EXERCISE PASSAGE:
Ok, I have to add in an answer to the points you made in a separate answer post:
(It would be a lot more convenient if you'd edited this into the original question, so it doesn't end up at the bottom below the answers to it.
If all cleanup always gets done in
destructors then there wouldn't need
to be any cleanup code in a catch
block - yet C++ has catch blocks where
cleanup actions get done. Indeed it
has a block for catch(...) where it is
only possible to do cleanup actions
(well, certainly can't get at any
exception information to do any
logging).
catch has a completely separate purpose, and as a Java programmer you should be aware of that. The finally clause is for "unconditional" cleanup actions. No matter how the block is exited, this must be done. Catch is for conditional cleanup. If this type of exception is thrown, we need to perform a few extra actions.
The cleanup in a finally block will
get done whether there was an
exception thrown or not - which is
what one always wants to happen when
cleanup code does exist.

SUPPLIED MATERIAL:
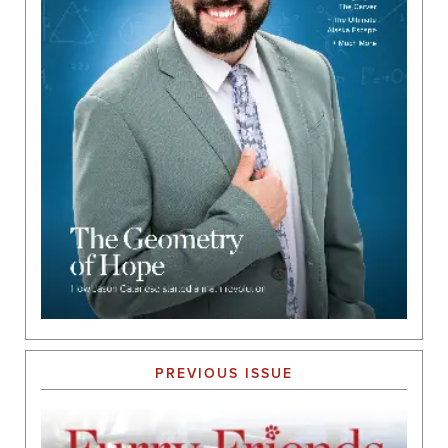
PREVIOUS ISSUE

ACTIVITY LIST:
[a] According to the passage on exception cleanup, what kind of cleanup actions is the finally clause for?
[b] Rename "Java programmer" as "Python programmer" and write out the passage on exception cleanup, starting with "catch has a" and going on through "few extra actions.".
The material above was taken from a separate source, not from the passage on exception cleanup.

RESPONSES TO THE EXERCISE:
[a] Unconditional cleanup actions.

[b]
catch has a completely separate purpose, and as a Python programmer you should be aware of that. The finally clause is for "unconditional" cleanup actions. No matter how the block is exited, this must be done. Catch is for conditional cleanup. If this type of exception is thrown, we need to perform a few extra actions.